Back in my day, the dark ages, every reference had to be typed or written out. Now it’s one narrative ref that goes in a file and a few strokes at the keyboard is all it takes to send out multiple apps. I applied to 7 schools in my day, and it was a major pain to do those apps. Hand written each one. My one reference would only do 3 schools, so I had to get another teacher to do the next batch of 4. I was lucky to have a counselor who fill out all the paper work by hand for me. It was a lot of work. It’s a piece of cake these days.

I can understand if HS counselors and teachers want to put a limit on the number of unique recommendations needed (or prioritized) for each student applying to colleges, so that a student applying to dozens of colleges does not crowd out the counselors’ and teachers’ time that needs to be shared with other students. Of course, if several schools use the same recommendations, then that should only count as one per recommender, and schools that do not require any recommendations should count as zero for the purpose of any such limit.

It is the case that students seeking competitive merit scholarships are likely to need a larger list, because there is less transparency in the selectivity of competitive merit scholarships than there is for admissions (i.e. it is harder to determine if a competitive merit scholarship is a reach or match than it is to do the same for admission to a school).

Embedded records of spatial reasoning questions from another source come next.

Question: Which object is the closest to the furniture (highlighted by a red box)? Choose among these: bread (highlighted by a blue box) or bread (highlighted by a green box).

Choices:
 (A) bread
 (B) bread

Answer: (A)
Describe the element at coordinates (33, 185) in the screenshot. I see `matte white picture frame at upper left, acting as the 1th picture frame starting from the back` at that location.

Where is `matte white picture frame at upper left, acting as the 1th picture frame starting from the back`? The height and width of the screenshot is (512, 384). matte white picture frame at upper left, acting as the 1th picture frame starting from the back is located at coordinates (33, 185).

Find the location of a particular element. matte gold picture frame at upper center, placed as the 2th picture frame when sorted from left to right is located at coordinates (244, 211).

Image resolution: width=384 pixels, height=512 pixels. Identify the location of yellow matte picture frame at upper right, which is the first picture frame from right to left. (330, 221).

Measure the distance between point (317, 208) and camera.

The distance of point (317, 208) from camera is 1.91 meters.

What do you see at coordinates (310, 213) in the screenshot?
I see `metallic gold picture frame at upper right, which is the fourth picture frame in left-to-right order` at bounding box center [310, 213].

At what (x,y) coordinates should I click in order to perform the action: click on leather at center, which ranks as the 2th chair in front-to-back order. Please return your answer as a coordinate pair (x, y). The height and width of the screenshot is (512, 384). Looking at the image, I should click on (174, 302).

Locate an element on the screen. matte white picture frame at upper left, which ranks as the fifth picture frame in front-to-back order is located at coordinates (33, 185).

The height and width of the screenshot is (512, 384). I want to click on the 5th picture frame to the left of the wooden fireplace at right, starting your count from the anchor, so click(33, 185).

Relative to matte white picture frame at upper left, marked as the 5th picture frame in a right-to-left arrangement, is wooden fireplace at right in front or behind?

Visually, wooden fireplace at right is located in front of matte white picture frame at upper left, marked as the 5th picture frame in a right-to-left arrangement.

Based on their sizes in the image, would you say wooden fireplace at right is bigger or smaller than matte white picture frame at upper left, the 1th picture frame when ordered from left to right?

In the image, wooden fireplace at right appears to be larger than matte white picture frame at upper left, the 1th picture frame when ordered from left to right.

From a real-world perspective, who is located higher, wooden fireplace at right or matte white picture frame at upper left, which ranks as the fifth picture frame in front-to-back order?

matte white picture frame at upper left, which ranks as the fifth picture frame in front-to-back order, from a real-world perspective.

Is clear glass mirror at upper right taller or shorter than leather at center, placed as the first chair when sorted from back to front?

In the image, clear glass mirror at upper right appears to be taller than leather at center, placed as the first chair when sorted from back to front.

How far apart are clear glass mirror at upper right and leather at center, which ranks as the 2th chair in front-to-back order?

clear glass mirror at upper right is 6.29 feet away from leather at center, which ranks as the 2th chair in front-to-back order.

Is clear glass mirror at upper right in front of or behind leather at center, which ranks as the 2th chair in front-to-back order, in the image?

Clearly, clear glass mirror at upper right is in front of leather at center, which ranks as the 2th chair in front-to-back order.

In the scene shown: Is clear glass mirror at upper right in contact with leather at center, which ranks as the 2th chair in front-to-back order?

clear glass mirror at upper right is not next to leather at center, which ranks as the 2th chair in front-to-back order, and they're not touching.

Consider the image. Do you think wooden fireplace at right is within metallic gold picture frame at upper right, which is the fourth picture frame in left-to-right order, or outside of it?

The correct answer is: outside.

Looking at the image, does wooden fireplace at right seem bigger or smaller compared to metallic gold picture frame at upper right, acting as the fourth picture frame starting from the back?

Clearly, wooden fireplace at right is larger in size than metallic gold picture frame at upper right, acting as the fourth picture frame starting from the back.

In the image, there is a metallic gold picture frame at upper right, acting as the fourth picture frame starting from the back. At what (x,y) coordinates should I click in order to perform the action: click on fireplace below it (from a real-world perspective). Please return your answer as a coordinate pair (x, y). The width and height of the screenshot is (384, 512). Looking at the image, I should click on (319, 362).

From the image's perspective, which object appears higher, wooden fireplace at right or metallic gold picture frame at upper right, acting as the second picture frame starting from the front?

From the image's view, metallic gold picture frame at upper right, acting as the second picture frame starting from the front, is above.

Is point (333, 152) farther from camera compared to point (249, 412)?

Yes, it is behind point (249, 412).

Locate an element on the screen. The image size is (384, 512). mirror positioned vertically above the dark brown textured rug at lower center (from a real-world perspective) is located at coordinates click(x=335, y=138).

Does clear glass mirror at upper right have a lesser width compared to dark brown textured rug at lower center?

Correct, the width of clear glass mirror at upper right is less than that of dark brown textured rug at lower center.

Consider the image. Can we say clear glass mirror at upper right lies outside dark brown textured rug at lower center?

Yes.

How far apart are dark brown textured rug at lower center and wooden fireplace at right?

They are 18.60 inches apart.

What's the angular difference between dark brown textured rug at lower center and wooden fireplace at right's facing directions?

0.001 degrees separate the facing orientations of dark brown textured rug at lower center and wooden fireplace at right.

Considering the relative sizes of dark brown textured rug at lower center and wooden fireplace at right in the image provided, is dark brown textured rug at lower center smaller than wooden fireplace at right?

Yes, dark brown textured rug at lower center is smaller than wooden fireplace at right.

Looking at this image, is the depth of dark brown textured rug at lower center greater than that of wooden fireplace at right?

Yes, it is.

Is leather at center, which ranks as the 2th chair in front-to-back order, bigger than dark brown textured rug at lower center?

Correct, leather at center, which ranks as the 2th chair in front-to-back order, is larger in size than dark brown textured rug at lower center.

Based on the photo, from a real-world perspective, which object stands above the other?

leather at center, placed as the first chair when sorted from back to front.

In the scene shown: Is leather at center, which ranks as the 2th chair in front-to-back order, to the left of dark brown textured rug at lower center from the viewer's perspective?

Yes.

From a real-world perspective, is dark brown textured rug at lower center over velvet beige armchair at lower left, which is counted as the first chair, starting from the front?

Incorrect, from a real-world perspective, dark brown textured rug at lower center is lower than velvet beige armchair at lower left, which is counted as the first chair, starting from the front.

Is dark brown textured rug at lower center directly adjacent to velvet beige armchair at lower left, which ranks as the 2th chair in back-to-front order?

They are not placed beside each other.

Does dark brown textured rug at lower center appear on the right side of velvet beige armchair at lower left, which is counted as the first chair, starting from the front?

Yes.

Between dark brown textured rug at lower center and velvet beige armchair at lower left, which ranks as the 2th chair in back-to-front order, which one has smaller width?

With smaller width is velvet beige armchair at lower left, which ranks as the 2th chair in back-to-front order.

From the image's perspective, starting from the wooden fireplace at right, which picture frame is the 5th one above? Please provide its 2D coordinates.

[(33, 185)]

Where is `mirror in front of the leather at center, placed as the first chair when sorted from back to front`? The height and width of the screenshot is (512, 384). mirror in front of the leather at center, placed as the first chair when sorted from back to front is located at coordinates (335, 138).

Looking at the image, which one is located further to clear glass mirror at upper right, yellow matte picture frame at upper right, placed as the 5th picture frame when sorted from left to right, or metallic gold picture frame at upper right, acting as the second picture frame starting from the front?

But any list, whether long or short, needs to be carefully considered, particularly at the safety end. Seems that lots of students give little thought to finding a safety that they like (and actually is a safety for both admission and cost), so we see lots of posts here about students getting rejected by their supposed “safeties” or being crushed by getting admitted only to their safeties.

It’s a self-perpetuating cycle.

Kids do more apps. So acceptance rates go down. Which means kids do even more apps in response to lower acceptance rates. Which makes acceptance rates go down even more. Penn used to have a 40+% acceptance rate; now it is 10%. It is dumb to think that isn’t going to change a kid’s application list.

Costs go up. Which means schools only become attend-able with significant need or merit aid. But you only find out the money after you apply and are accepted. Which means you have to apply to more schools in order to find the money schools that you can afford to attend.

Paper apps were a huge pain. The Common App makes so much more sense. But also makes applying so much easier. Which leads to more apps.

I applied to two colleges, which was fine back in the day. My last kid applied to 13, which was the right thing to do in this day and age. I could see my next one applying to even more.

The kids and parents aren’t driving the number of apps. The colleges and the system are. FYI, colleges really really like getting lots of apps. It gives them the opportunity to reject lots of apps and come up with a desire-ably low acceptance rate. If the HS GCs want fewer apps, they need to talk to the colleges. Not the kids and parents.

The other app driver is the nationalization/internationalization of the market for college. Back in the day, the Topeka HS valedictorian might only apply to KU. Today he applies to colleges from coast to coast. As does the valedictorian of Beijing HS. As does the valedictorian of Rio HS.